Figure 1. Study Design and Quantitle-quantile (qq) plot

(A) Detailed characterization of neurologically asymptomatic first-degree family members from the Genes and Environment in Multiple Sclerosis (GEMS) cohort who are at the extremes of the risk profile for multiple sclerosis susceptibility. GERS_MS, genetic and environmental risk score; MRI, magnetic resonance imaging; OCT, optic coherence tomography. (B) For a given outcome, the expected p-values (−log10 [p-value]) are shown on the x-axis, and the observed p-values (−log10 [p-value]) are shown on the y-axis. The expected p-values assume a null distribution, with no difference between higher and lower risk participants. The corresponding dark and light grey areas indicate the extreme ranges of the qq-plots as generated by chance, at a threshold of p=0.10 and at p=0.05, respectively. The 90% and 95% confidence intervals were derived empirically by randomly assigning participants to the higher or lower risk group and repeating the analysis 10,000 times. When the distribution of the observed p-values for measured outcomes was taken as a whole, the overall difference between the higher and lower risk participants was unlikely to have occurred by chance (omnibus p=0.0125).
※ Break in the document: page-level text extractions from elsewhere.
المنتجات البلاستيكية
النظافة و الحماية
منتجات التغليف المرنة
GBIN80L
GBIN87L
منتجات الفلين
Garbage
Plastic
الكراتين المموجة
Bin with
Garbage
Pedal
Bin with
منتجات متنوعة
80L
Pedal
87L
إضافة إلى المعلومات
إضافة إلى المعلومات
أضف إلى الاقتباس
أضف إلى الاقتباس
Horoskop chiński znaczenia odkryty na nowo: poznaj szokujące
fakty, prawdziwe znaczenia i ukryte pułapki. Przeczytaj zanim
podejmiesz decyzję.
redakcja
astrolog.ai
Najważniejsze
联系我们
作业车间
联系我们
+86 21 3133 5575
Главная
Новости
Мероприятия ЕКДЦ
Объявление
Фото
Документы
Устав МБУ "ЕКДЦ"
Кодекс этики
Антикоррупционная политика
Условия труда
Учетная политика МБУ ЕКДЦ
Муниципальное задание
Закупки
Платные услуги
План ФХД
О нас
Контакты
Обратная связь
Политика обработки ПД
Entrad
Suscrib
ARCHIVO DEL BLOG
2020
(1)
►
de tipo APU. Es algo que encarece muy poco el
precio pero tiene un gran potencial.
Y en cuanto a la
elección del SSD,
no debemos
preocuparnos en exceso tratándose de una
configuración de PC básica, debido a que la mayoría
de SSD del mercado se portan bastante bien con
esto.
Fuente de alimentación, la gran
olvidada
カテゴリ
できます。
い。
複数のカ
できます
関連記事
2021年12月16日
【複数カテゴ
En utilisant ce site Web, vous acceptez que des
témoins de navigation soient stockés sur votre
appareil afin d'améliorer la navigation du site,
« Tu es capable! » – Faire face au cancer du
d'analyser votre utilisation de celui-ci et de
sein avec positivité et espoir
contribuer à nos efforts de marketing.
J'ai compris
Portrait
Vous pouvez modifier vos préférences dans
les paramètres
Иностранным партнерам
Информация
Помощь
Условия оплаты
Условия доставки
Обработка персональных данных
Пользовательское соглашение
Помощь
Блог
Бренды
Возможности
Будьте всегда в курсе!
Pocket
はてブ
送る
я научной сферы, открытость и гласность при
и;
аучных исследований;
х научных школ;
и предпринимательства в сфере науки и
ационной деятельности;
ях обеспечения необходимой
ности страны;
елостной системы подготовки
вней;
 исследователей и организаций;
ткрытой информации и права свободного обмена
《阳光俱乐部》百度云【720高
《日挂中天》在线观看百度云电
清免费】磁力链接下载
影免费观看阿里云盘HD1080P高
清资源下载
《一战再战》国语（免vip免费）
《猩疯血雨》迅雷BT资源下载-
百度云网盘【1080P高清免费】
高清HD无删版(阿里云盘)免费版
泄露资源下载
For phenotypes where we took measurements from both sides of each participant (e.g., vibratron-II), we used the measurement from the worse side to avoid inclusion of highly correlated phenotypes. For a given outcome, we expect the difference between higher and lower risk participants to be beyond chance if the observed probability is outside the confidence interval and the further to the right. This is the case for Vibratron-II measurements of vibration sensitivity from the worse side (*), which is the great toe on the side with the higher measurement or worse vibration sensitivity. (This is also the case for vibratron-II measurement in left great toe, in the right toe, and the average of the measurement in the left and right great toe; not shown in this plot.) For the vibratron-II measurement from the worse side, we also compared the observed p-value (univariate: 0.0002; multivariate: 0.0078) to the set of minimum p-values, as taken across all measured outcomes, generated from the 10,000 randomly sampled permutations (10,000 minimum p-values), and found an empirical p-value of 0.0016, suggesting that the p-value for this phenotype remains significant after adjusting for multiple testing.
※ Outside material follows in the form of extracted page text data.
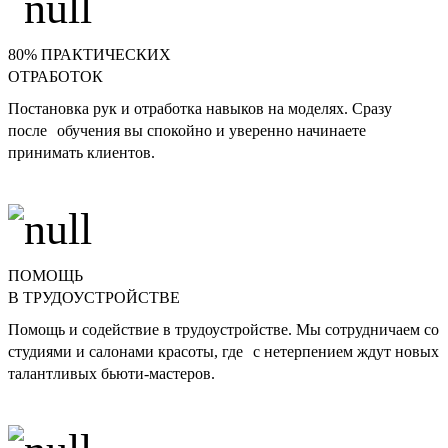
80% ПРАКТИЧЕСКИХ
ОТРАБОТОК
Постановка рук и отработка навыков на моделях. Сразу
после обучения вы спокойно и уверенно начинаете
принимать клиентов.
ПОМОЩЬ
В ТРУДОУСТРОЙСТВЕ
Помощь и содействие в трудоустройстве. Мы сотрудничаем со
студиями и салонами красоты, где с нетерпением ждут новых
талантливых бьюти-мастеров.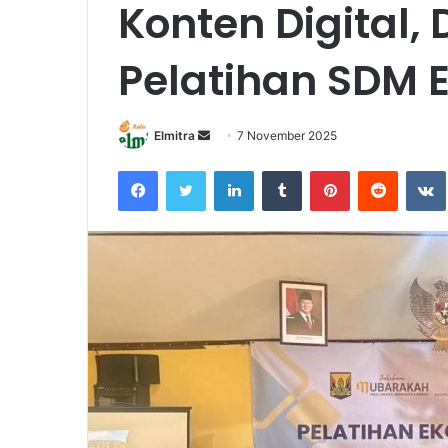
Konten Digital, 
Pelatihan SDM E
Send
Elmitra
7 November 2025
an
Facebook
Twitter
LinkedIn
Tumblr
Pinterest
Reddit
email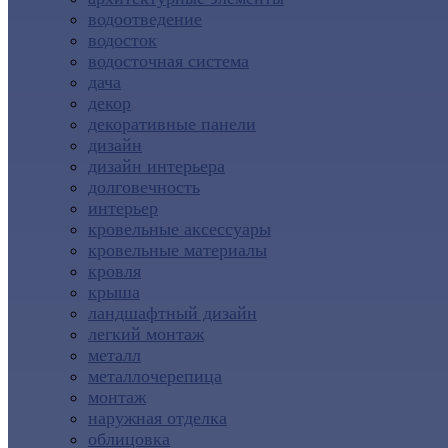
водоотведение
водосток
водосточная система
дача
декор
декоративные панели
дизайн
дизайн интерьера
долговечность
интерьер
кровельные аксессуары
кровельные материалы
кровля
крыша
ландшафтный дизайн
легкий монтаж
металл
металлочерепица
монтаж
наружная отделка
облицовка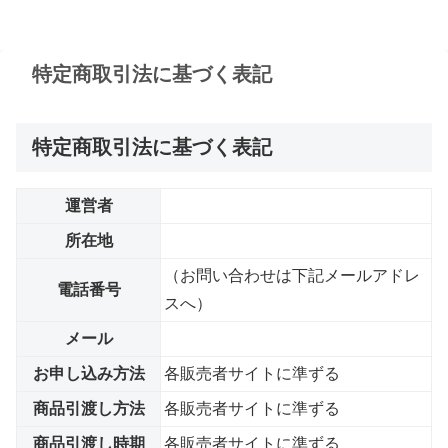
特定商取引法に基づく表記
特定商取引法に基づく表記
運営者
所在地
（お問い合わせは下記メールアドレ
電話番号
スへ）
メール
お申し込み方法
各販売者サイトに準ずる
商品引渡し方法
各販売者サイトに準ずる
商品引渡し時期
各販売者サイトに準ずる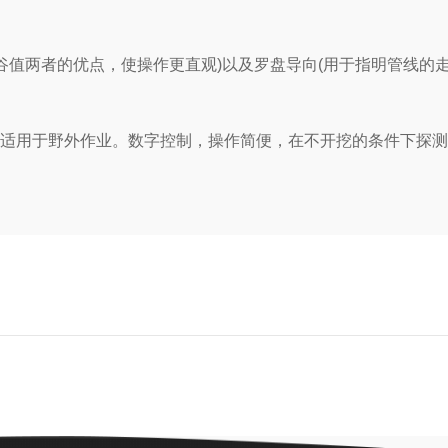
两者的优点，使操作更直观)以及罗盘导向(用于指明管线的走
适用于野外作业。数字控制，操作简便，在不开挖的条件下探测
Figure 2. Representative 3-tesla brain magnetic resonance imaging scans

of a neurologically asymptomatic participant from the Genes and Environment in Multiple Sclerosis cohort meeting the 2010 McDonald Criteria for dissemination in space. (A) Lesions typical of multiple sclerosis are seen in the periventricular region on the sagittal T2-weighted FLAIR sequence. (B) The lesions are hypointense on the corresponding T1-weighted sequence. (C–D) A lesion’s central blood vessel is appreciated on the T2*-weighted sequence.
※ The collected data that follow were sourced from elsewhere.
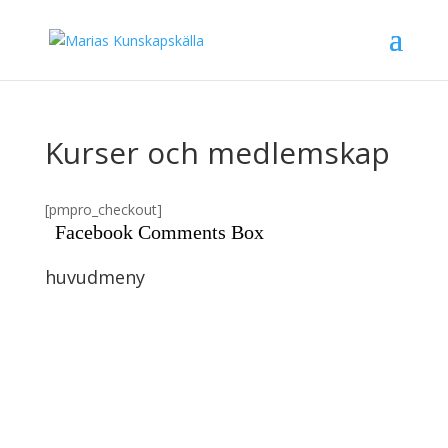
Kurser och medlemskap
[pmpro_checkout]
Facebook Comments Box
huvudmeny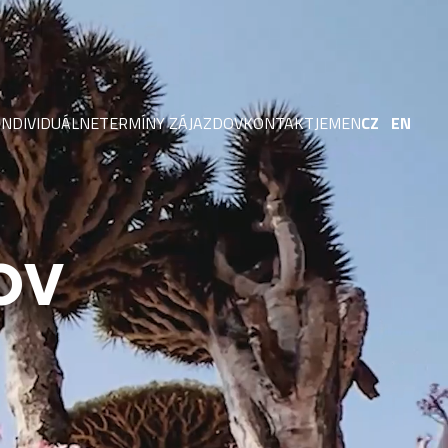
INDIVIDUÁLNE
TERMÍNY ZÁJAZDOV
KONTAKT
JEMEN
CZ
EN
OKTÓBER 2026
O MNE
OKTÓBER / NOVEMBER 2026
FACEBOOK
NOVEMBER 2026
INSTAGRAM
NOVEMBER / DECEMBER 2026
YOUTUBE
OV
DECEMBER 2026
VYHLÁSENIE O COOKIES
DECEMBER 2026 / JANUÁR 2027
JANUÁR 2027
JANUÁR / FEBRUÁR 2027
YBOLOV
FEBRUÁR 2027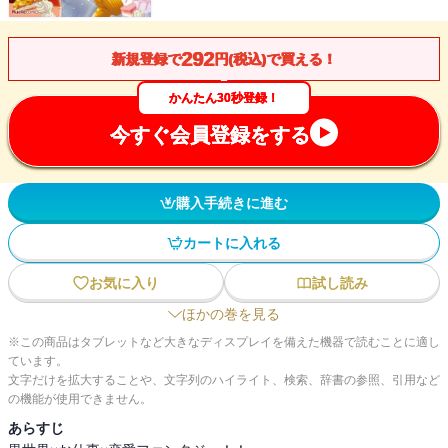
292
新規登録で
円(税込)で買える！
かんたん30秒登録！
今すぐ会員登録をする
購入手続きに進む
カートに入れる
お気に入り
試し読み
ほかの巻を見る
※この商品はタブレットなど大きなディスプレイを備えた機器で読むことに適し
ています。
文字だけを拡大することや、文字列のハイライト、検索、辞書の参照、引用など
の機能が使用できません。
あらすじ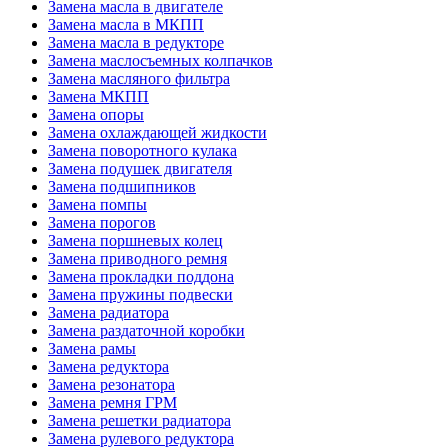
Замена масла в двигателе
Замена масла в МКПП
Замена масла в редукторе
Замена маслосъемных колпачков
Замена масляного фильтра
Замена МКПП
Замена опоры
Замена охлаждающей жидкости
Замена поворотного кулака
Замена подушек двигателя
Замена подшипников
Замена помпы
Замена порогов
Замена поршневых колец
Замена приводного ремня
Замена прокладки поддона
Замена пружины подвески
Замена радиатора
Замена раздаточной коробки
Замена рамы
Замена редуктора
Замена резонатора
Замена ремня ГРМ
Замена решетки радиатора
Замена рулевого редуктора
Figure 3. Plots of the vibration sensitivity as quantified by Vibratron-II

comparing the higher-risk (n=20) and lower-risk (n=27) neurologically asymptomatic women from the Genes and Environment in Multiple Sclerosis cohort of first-degree family members. (A) The x-axis indicates the higher and lower risk subgroups according to the genetic and environmental risk score (GERS): women with GERS at the top 10% (High) and bottom 10% (Low) from the Genes and Environment in Multiple Sclerosis Cohort. The y-axis indicates vibration sensitivity in vibration units (vu), which are the amplitudes of vibration and are proportional to the square of applied voltage. Vibration sensitivity threshold was quantified in the right and left great toe separately, and an average measure was calculated. A higher vibration unit indicates worse vibration sensitivity. The p-value represents the univariate comparison between the higher and lower-risk group. (B) A participant with the highest GERS in the study who was diagnosed with MS after the testing is shown in the larger red bubble. The GERS is shown in the x-axis. The y-axis indicates the vibration sensitivity as the average measurement of both great toes. The z-axis indicates the vibration sensitivity as the measurement from the worse side. Of note, the two vibratron measurements do not perfectly correlate in this participant. Higher-risk (H) women are shown in the red bubbles. Lower-risk (L) women are shown in the green bubbles.